[Start of Attachment]
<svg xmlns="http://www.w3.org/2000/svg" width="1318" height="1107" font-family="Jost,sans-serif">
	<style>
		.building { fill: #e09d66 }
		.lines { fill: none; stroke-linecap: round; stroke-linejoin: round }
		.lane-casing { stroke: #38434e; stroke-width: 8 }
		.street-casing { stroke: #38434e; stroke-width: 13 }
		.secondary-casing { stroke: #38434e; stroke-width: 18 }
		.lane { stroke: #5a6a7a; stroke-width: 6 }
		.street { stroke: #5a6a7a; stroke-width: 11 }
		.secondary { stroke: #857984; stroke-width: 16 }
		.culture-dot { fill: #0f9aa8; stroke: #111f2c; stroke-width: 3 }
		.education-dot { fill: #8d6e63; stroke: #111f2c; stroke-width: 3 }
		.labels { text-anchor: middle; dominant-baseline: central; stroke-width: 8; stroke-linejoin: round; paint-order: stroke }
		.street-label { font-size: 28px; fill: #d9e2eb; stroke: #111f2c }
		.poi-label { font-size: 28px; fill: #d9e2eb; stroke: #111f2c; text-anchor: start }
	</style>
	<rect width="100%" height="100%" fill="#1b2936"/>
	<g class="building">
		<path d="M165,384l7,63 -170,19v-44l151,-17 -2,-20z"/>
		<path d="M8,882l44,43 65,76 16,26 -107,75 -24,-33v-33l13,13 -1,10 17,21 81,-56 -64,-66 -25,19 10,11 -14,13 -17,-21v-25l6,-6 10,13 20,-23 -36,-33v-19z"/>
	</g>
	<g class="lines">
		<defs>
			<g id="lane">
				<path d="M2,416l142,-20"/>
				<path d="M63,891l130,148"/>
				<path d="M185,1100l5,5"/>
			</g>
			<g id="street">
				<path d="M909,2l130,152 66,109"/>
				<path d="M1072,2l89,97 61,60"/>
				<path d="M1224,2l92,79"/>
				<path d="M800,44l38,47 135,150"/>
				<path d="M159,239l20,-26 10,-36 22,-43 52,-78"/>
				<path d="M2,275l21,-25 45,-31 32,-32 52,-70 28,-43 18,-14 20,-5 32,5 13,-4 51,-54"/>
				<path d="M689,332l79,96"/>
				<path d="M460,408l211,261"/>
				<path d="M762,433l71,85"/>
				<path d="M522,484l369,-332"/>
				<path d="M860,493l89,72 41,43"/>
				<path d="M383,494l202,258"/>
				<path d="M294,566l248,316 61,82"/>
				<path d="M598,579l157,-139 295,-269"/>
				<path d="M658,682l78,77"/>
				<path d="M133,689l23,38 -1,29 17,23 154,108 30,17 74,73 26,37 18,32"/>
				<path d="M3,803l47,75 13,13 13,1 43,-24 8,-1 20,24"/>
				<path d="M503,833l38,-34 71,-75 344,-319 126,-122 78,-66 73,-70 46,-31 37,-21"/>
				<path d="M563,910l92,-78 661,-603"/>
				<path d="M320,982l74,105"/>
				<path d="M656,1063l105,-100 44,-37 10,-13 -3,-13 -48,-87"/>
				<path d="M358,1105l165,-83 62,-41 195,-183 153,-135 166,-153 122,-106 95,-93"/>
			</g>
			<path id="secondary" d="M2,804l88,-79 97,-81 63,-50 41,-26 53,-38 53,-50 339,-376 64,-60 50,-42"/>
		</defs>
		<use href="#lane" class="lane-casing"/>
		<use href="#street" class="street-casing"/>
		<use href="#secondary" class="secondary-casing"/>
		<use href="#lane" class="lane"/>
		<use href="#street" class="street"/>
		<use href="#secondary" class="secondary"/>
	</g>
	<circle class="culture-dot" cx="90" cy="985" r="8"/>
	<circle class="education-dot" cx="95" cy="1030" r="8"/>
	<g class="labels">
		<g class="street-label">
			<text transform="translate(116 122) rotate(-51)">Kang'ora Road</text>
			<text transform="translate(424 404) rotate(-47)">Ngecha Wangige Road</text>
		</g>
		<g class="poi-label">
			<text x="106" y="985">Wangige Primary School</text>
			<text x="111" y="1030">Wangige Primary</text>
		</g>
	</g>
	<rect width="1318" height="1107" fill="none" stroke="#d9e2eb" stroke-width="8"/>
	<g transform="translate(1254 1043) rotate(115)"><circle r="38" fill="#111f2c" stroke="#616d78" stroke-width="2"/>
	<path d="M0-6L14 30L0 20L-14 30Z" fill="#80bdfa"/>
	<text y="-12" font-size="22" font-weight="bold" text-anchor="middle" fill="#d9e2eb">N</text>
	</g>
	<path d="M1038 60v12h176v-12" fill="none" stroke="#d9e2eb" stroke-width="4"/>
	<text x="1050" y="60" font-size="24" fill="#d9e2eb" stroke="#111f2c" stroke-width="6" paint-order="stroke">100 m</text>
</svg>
[End of Attachment]
The task calls for every line of the material that contains the string "casing".

		.lane-casing { stroke: #38434e; stroke-width: 8 }
		.street-casing { stroke: #38434e; stroke-width: 13 }
		.secondary-casing { stroke: #38434e; stroke-width: 18 }
		<use href="#lane" class="lane-casing"/>
		<use href="#street" class="street-casing"/>
		<use href="#secondary" class="secondary-casing"/>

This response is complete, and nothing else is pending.